Excessive proliferation of ESCs is also known to contribute to the pathogenesis of endometriosis. OPN has been reported to regulate cell proliferation in ovarian cancer cells [56], nasopharyngeal carcinoma cells [45], and human lung adenocarcinoma cells [44]. In our study, cellular proliferation of EcESCs was not influenced after siRNA-OPN treatment at all set time points. This result may suggest that the major effects of OPN on ESCs might be regulation of cell migration rather than proliferation, while other study reported proliferation in endometrial epithelial cells involved in the pathogenesis of endometriosis [31]. The inconsistent results may due to the different OPN expression in epithelial cells and stromal cells. We performed the correlation analysis, showing serum OPN positive correlated with endometriotic cyst tissue, indicating that serum OPN might be a potential prediction of endometriosis progression.

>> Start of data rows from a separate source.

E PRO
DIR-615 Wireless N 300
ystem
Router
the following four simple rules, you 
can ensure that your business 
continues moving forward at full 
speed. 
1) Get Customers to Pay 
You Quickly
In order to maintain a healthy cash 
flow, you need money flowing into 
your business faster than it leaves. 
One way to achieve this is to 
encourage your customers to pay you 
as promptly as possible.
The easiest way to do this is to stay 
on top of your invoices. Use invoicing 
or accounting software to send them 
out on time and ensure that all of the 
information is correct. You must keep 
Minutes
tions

Actually, there are several limitations in our study. Firstly, the control participants are not disease free due to ethical permission. We set inclusion criteria scrupulously to minimize the impact of other diseases and baseline characteristic between the two groups, such as age, body mass index, parity, and hormone level. Secondly, our study only incorporated endometria specimen of stage III/IV. In future investigation, early stage endometriosis (I/II) would be included to explore the role of OPN in endometriosis progression. Finally, animal experiment would be performed to further identify the role of OPN in endometriosis in vivo.

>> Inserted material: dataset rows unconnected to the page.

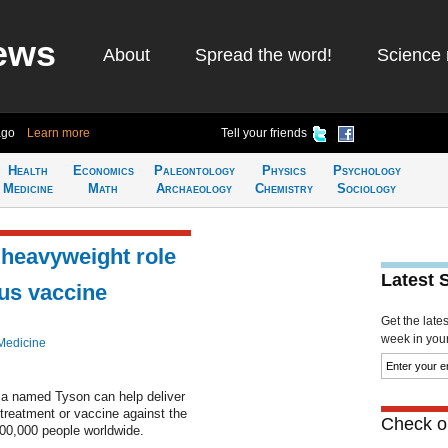
ews
About
Spread the word!
Science 
ago
Learn more
Tell your friends
Health
Economics
Paleontology
Physics
Psychology
Medicine
Math
Archaeology
Chemistry
Sociology
 heavyweight role
Latest 
rus vaccine
Get the late
week in your 
Medicine
ca named Tyson can help deliver
 treatment or vaccine against the
Check ou
400,000 people worldwide.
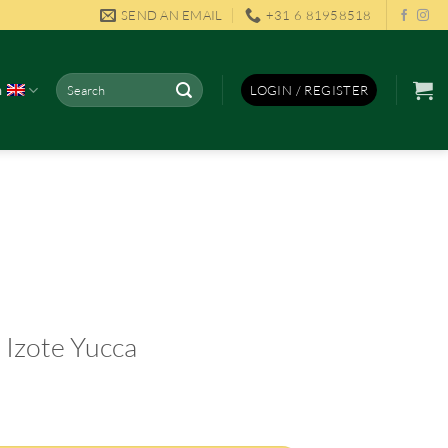
SEND AN EMAIL
+31 6 81958518
Search
h
LOGIN / REGISTER
for:
 Izote Yucca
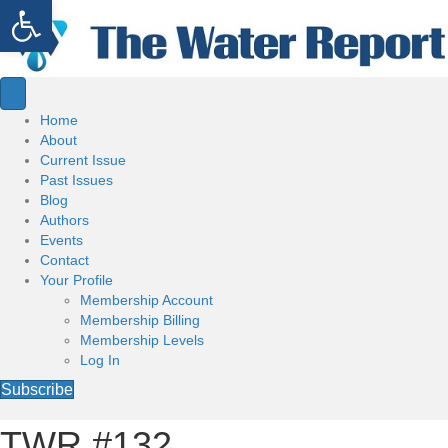
Open toolbar
Home
About
Current Issue
Past Issues
Blog
Authors
Events
Contact
Your Profile
Membership Account
Membership Billing
Membership Levels
Log In
Subscribe
TWR #132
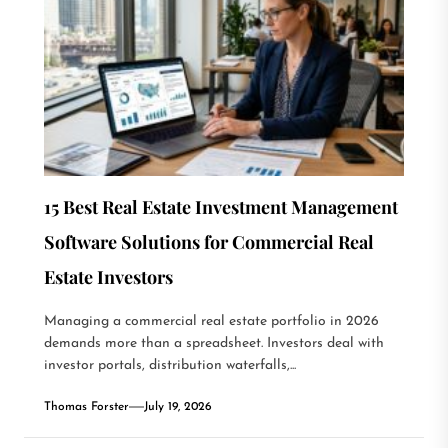
15 Best Real Estate Investment Management
Software Solutions for Commercial Real
Estate Investors
Managing a commercial real estate portfolio in 2026
demands more than a spreadsheet. Investors deal with
investor portals, distribution waterfalls,...
Thomas Forster
July 19, 2026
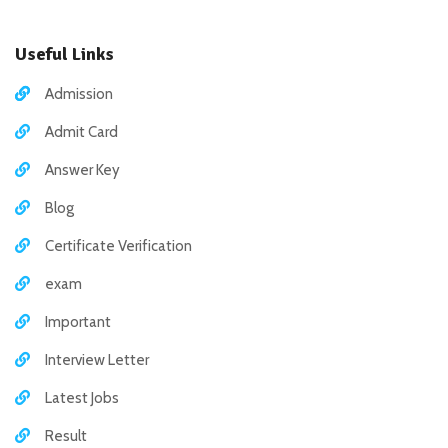
Useful Links
Admission
Admit Card
Answer Key
Blog
Certificate Verification
exam
Important
Interview Letter
Latest Jobs
Result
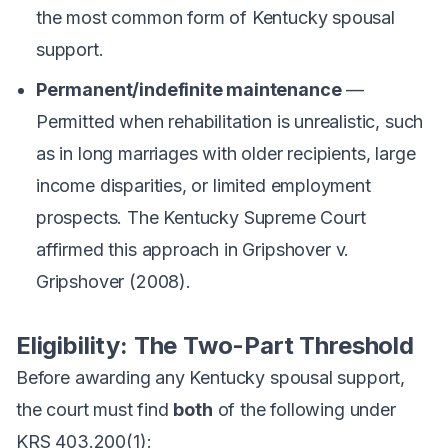
the most common form of Kentucky spousal
support.
Permanent/indefinite maintenance
—
Permitted when rehabilitation is unrealistic, such
as in long marriages with older recipients, large
income disparities, or limited employment
prospects. The Kentucky Supreme Court
affirmed this approach in
Gripshover v.
Gripshover
(2008).
Eligibility: The Two-Part Threshold
Before awarding any Kentucky spousal support,
the court must find
both
of the following under
KRS 403.200(1):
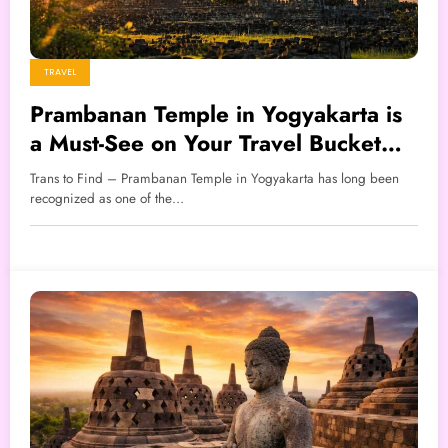
TRAVEL
Prambanan Temple in Yogyakarta is
a Must-See on Your Travel Bucket
List
Trans to Find – Prambanan Temple in Yogyakarta has long been
recognized as one of the…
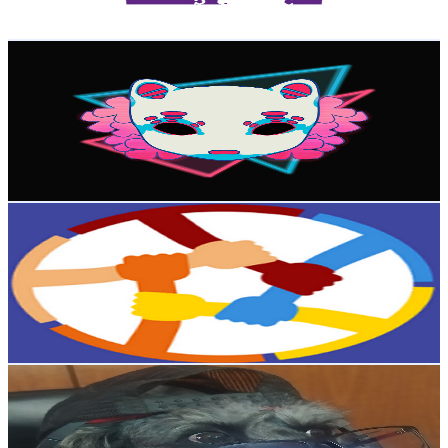
85.1
-
168.7
USD Est. Pricing
Get Email & Audience Data
Gkronos
@
UCLc-IYlvsrZmkaRDzsh_q_A
Colombia
11.6K
Subscribers
9.2K
Avg.Views
3.6
% Engagement Rate
239.6
-
474.7
USD Est. Pricing
Get Email & Audience Data
Asperger para Asperger
@
UC79FzwJLd18KjClDjB9vqoA
Colombia
10.8K
Subscribers
113
Avg.Views
3
% Engagement Rate
74.5
-
147.6
USD Est. Pricing
Get Email & Audience Data
Pipe27
@
UCMM09ZJmmmqWjF6bOYtqmFA
Colombia
10.6K
Subscribers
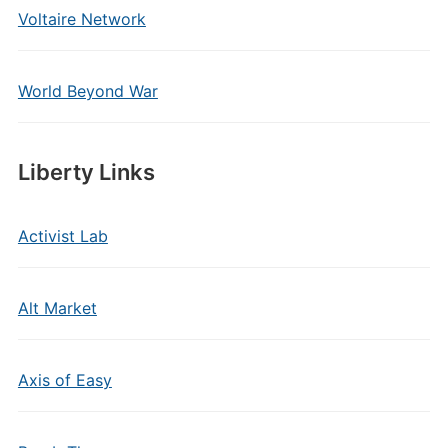
Voltaire Network
World Beyond War
Liberty Links
Activist Lab
Alt Market
Axis of Easy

In summary, we demonstrated that OPN was upregulated in ESCs from participants with endometriosis. OPN played a role in cytoskeleton reorganization through α-tubulin rather than F-actin and regulate cellular migration of ESCs by modulating uPA expression through the PI3K signaling pathway. Despite the limitations, this study does provide us with a better understanding of the pathogenesis of endometriosis and imply potential targets for endometriosis.